After which, I went to collect another three months of medicine supply for my injuries. In fact, I was only interested in the anti-inflammatory plaster, not all the useless pain-killers. I was given a different brand of plaster – Ketotop – so cool shiny packaging! The quality of the cloth seemed better as well.

When it's nearer

I never expect it to be so soon, that I’m being called up for the inter-formation training for Signals. However, it’s weird that many people are involved.

There’re too many problems that I’m facing and of course the most critical one is my injuries. I can never spike when my back is aching or strengthless, which is after carrying of heavy or bulky stuffs, or being in an awkward or unsupported position for a period of time. The aching would last for at least two days, whereas the weakness like as if I’ve just sprained my back can last more than a week.

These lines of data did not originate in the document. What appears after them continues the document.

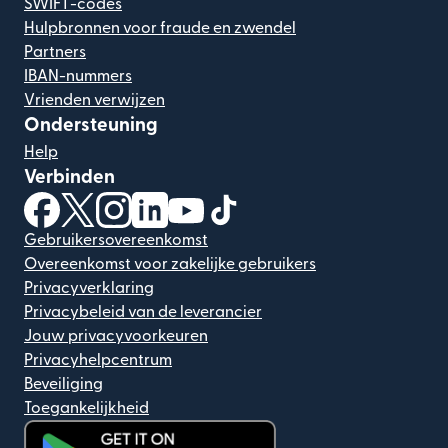
SWIFT-codes
Hulpbronnen voor fraude en zwendel
Partners
IBAN-nummers
Vrienden verwijzen
Ondersteuning
Help
Verbinden
(wordt geopend in een nieuw venster)
(wordt geopend in een nieuw venster)
(wordt geopend in een nieuw venster)
(wordt geopend in een nieuw venster)
(wordt geopend in een nieuw ven
(wordt geopend in een nieuw
Gebruikersovereenkomst
Overeenkomst voor zakelijke gebruikers
Privacyverklaring
Privacybeleid van de leverancier
Jouw privacyvoorkeuren
Privacyhelpcentrum
Beveiliging
Toegankelijkheid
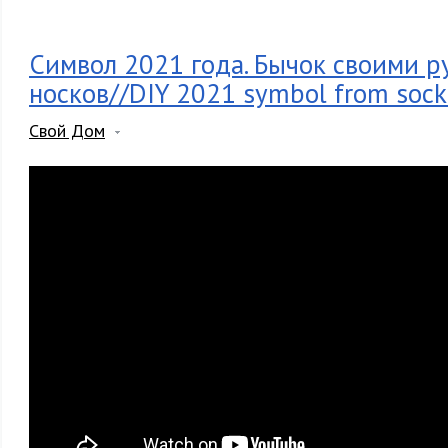
Символ 2021 года. Бычок своими р
носков//DIY 2021 symbol from sock
Свой Дом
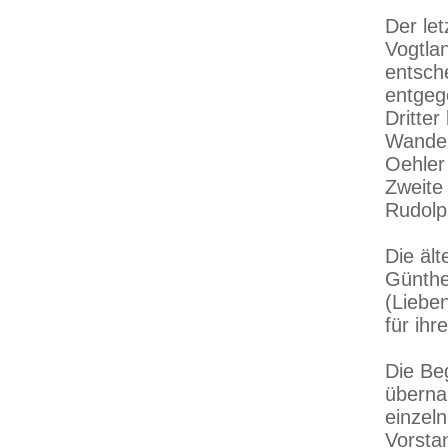
Der le
Vogtlan
entsch
entgeg
Dritter
Wander
Oehler
Zweite
Rudolp
Die äl
Günthe
(Liebe
für ihr
Die Be
überna
einzel
Vorsta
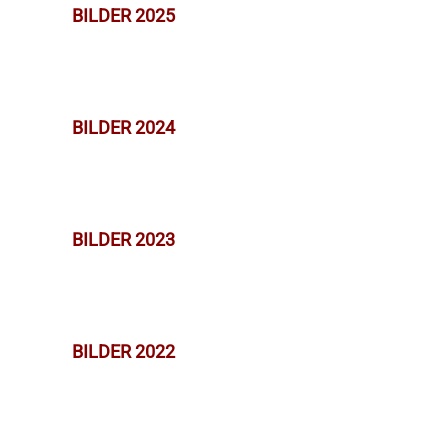
BILDER 2025
BILDER 2024
BILDER 2023
BILDER 2022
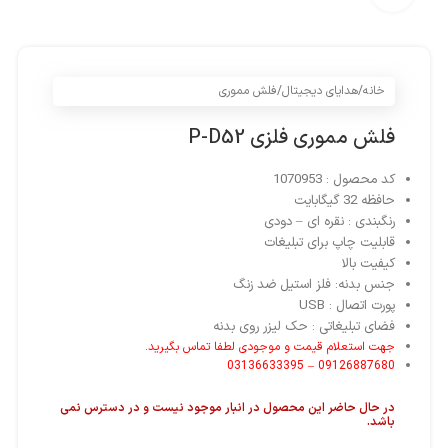
خانه
/
هدایای دیجیتال
/
فلش مموری
فلش مموری فلزی P-D52
کد محصول : 1070953
حافظه 32 گیگابایت
رنگبندی : نقره ای – دودی
قابلیت چاپ برای تبلیغات
کیفیت بالا
جنس بدنه: فلز استیل ضد زنگ
پورت اتصال : USB
فضای تبلیغاتی : حک لیزر روی بدنه
جهت استعلام قیمت و موجودی لطفا تماس بگیرید.
09126887680 – 03136633395
در حال حاضر این محصول در انبار موجود نیست و در دسترس نمی
باشد.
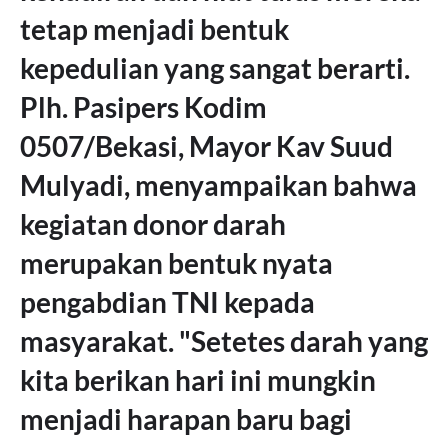
tetap menjadi bentuk
kepedulian yang sangat berarti.
Plh. Pasipers Kodim
0507/Bekasi, Mayor Kav Suud
Mulyadi, menyampaikan bahwa
kegiatan donor darah
merupakan bentuk nyata
pengabdian TNI kepada
masyarakat. "Setetes darah yang
kita berikan hari ini mungkin
menjadi harapan baru bagi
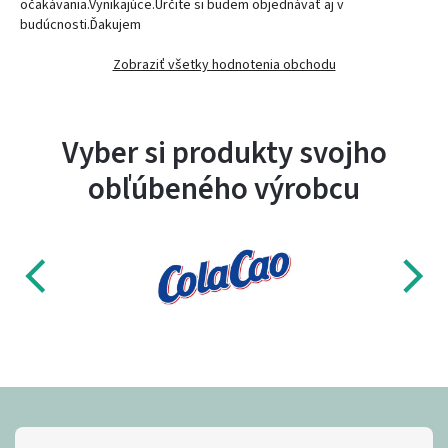
očakávania.Vynikajúce.Určite si budem objednávať aj v
budúcnosti.Ďakujem
Zobraziť všetky hodnotenia obchodu
Vyber si produkty svojho
obľúbeného výrobcu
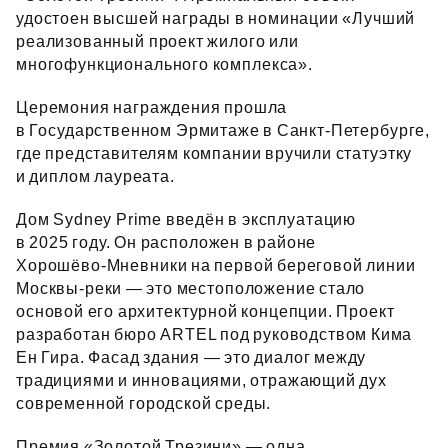
удостоен высшей награды в номинации «Лучший
реализованный проект жилого или
многофункционального комплекса».
Церемония награждения прошла
в Государственном Эрмитаже в Санкт‑Петербурге,
где представителям компании вручили статуэтку
и диплом лауреата.
Дом Sydney Prime введён в эксплуатацию
в 2025 году. Он расположен в районе
Хорошёво‑Мневники на первой береговой линии
Москвы‑реки — это местоположение стало
основой его архитектурной концепции. Проект
разработан бюро ARTEL под руководством Кима
Ен Гира. Фасад здания — это диалог между
традициями и инновациями, отражающий дух
современной городской среды.
Премия «Золотой Трезини» — одна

I can’t see properly due to my astigmatism and it causes me to react slower; I can’t play when the floor is slippery, that I can’t even stand firmly to lock my hands together.

Of all, the lack of practise has already turned me into a newbie, together with the common epidemic in NS, drives my confident level down, to a stage that I can’t get into the game anymore.

What comes next is the verbal abuse from people who are jealous of my absence from the camp or think I haven’t been suffering enough being taken granted of my kindness.

So, I’ve to persist on, struggling with all the concern from my worthy friends, pushing towards limits. For them I’m touched, I’m truly aware of friendship.